Obviously, only naming is not sufficient and naming is intended to lead to greater understanding. This understanding is obtained through research to determine the cause, course, and best treatment for a disease. However, research is most successful when it uses a valid diagnostic system and not an arbitrary division of conditions into a collection of names. Accurate research results come from studying a group of individuals with one condition in common, and a diagnostic system that incorrectly combines or separates people according to flawed diagnostic divisions impedes advances. Therefore, diagnostic accuracy both helps the patient now and fosters better understanding that will help all patients in the future. A valid diagnostic system is one that is based on reproducible evidence, not personal opinion or idiosyncratic belief even if it comes from experts. Creating a scientifically valid system is both a specific area of research and an obstacle that must be overcome to move all epilepsy research forward.

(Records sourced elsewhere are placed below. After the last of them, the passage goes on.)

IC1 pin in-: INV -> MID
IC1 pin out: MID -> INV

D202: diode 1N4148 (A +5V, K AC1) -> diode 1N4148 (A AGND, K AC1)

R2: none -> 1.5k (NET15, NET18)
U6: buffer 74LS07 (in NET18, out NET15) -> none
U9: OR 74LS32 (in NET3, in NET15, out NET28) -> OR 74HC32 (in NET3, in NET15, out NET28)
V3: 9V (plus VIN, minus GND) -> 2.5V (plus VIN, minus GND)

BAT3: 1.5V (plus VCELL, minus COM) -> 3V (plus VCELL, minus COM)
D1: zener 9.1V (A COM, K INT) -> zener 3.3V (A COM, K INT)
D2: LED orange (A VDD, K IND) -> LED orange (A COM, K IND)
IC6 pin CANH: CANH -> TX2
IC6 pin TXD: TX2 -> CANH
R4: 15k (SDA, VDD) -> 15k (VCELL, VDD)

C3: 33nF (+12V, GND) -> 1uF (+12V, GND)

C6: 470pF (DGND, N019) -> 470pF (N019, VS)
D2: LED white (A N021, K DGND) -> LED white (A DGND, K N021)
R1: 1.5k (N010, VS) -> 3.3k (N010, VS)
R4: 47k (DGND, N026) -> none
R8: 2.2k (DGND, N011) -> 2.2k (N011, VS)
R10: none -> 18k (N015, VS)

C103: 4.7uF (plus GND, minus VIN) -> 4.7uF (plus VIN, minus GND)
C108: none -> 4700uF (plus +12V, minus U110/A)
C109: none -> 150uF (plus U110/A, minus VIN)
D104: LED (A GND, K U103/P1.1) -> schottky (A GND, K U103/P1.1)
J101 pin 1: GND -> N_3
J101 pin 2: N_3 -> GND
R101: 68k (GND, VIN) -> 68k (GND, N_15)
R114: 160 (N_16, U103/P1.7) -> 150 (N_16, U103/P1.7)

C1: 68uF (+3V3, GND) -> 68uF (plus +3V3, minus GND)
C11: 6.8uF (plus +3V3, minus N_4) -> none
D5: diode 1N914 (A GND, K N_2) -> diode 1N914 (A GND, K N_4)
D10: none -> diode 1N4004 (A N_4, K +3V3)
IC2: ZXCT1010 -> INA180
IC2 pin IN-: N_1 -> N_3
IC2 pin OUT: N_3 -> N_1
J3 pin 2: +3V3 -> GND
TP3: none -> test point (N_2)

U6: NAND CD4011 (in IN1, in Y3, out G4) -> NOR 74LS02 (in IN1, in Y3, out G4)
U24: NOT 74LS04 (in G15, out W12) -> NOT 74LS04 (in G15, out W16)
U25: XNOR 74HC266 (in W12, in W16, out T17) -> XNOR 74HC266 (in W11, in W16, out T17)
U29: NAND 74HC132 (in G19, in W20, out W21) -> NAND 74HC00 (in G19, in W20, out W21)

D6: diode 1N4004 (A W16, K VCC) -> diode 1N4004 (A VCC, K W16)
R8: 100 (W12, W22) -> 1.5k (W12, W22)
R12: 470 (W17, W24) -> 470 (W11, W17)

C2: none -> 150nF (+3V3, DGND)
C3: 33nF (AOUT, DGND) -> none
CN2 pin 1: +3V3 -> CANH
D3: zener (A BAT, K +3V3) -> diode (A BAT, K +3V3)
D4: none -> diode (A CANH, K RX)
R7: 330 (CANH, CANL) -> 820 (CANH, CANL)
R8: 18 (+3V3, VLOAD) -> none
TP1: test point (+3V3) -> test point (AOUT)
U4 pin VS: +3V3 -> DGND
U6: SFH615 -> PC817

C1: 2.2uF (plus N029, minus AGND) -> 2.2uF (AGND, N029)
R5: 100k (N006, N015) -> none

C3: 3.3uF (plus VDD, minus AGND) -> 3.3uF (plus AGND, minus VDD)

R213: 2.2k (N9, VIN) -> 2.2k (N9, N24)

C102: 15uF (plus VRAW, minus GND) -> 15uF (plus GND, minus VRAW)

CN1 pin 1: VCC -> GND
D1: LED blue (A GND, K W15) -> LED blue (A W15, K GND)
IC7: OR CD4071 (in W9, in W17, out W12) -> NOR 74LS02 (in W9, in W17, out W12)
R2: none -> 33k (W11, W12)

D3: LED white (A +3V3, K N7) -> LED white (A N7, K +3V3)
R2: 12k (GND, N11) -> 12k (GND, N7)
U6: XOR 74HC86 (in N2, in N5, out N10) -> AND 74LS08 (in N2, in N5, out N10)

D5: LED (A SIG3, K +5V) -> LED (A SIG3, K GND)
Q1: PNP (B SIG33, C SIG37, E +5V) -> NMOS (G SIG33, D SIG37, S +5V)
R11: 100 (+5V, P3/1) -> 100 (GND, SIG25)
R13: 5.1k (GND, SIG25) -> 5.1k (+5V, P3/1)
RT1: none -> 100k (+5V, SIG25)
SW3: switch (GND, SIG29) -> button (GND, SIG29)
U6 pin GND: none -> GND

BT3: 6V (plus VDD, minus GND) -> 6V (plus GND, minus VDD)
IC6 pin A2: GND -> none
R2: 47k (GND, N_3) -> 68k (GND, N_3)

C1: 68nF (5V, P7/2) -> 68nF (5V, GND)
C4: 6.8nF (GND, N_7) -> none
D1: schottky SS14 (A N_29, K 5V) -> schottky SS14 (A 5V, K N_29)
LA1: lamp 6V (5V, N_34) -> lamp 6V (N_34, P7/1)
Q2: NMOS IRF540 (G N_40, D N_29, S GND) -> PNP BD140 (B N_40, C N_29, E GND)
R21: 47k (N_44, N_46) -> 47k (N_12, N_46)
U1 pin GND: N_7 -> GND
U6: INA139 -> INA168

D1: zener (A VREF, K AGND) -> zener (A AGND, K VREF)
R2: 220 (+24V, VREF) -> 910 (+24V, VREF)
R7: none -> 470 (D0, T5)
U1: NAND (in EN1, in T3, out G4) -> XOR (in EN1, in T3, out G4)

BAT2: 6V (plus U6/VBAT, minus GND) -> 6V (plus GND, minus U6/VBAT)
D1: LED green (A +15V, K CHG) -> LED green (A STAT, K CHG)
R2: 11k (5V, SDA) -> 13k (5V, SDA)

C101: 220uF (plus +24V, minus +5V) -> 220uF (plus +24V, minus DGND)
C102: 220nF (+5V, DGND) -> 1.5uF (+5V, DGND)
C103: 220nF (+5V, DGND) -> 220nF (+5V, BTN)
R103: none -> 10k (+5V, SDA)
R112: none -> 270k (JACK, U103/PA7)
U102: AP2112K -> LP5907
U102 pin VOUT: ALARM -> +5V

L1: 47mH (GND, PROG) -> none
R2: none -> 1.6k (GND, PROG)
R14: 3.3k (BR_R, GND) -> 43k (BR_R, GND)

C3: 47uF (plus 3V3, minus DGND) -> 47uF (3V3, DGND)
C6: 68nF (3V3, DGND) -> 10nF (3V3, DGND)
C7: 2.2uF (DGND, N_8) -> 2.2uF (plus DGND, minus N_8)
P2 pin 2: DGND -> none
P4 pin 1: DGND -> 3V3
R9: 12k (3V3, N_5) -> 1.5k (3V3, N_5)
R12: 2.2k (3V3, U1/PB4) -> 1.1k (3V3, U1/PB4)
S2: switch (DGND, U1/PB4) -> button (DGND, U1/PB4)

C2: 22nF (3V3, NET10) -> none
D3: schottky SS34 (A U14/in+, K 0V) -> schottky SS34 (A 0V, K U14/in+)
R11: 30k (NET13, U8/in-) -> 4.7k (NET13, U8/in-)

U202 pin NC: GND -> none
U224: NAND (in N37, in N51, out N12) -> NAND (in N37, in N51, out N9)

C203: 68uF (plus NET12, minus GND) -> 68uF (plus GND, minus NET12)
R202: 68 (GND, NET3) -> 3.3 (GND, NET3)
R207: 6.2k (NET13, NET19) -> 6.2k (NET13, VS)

The traditional diagnostic system has served us well. It has provided reliable information about prognosis and treatment options. However, new scientific insights has led to critical analyses of the system in recent years and the International League Against Epilepsy has released several revisions to the system, including a major revision this year. “What is wrong with the existing system?” is a common question from neurologists who have used it successfully for their entire careers. Indeed, it works and replacing a working system is a burden. With the traditional system, clinicians make treatment decisions based on whether the patient’s epilepsy is idiopathic (primary, that is, an epilepsy not caused by another condition or accompanied by a problem other than seizures) or symptomatic (secondary, that is, an epilepsy accompanied by other neurologic abnormality) and whether consciousness is lost during the seizure. However, epileptologists interested in the most accurate diagnostic system have been gradually recognizing that the old system is not entirely valid. The idiopathic and symptomatic division is blurred when brain function is examined with closer scrutiny and the question of consciousness impairment is complicated by the mysteries of consciousness. I believe every epileptologist has seen seizures that led to unanswerable questions about consciousness. Essentially, revisions are needed to improve the validity of the system, and this need impacts patient care when a maximally accurate diagnosis is wanted.

We live in a world of growing precision and this challenges our ability to always be accurate. Sometimes, accuracy must be compromised for the sake of utility. Our new medical era has powerful diagnostic technology, including genetic testing. The mother who approached me had the results of a gene test that is relevant to epilepsy and accurate for her son, but it is not his complete epilepsy diagnosis. The genetic results may impact her son’s treatment, but the treatment is still based primarily on the old seizure diagnosis system. In a way, the identification of a mutation resulted in a diagnostic island in an archipelago that includes other aspects of his epilepsy diagnosis. Hopefully, current research will bridge the islands by bringing the test results, including electroencephalographic, imaging, genetics, and others, into a more unified understanding. This would be a great step toward better treatments. At this point, we need to be clear about the limits of diagnoses, open to improvements in our naming, and recognize that the diagnosis of epilepsy may still include multiple diagnoses because the underlying problem needs to be understood much better.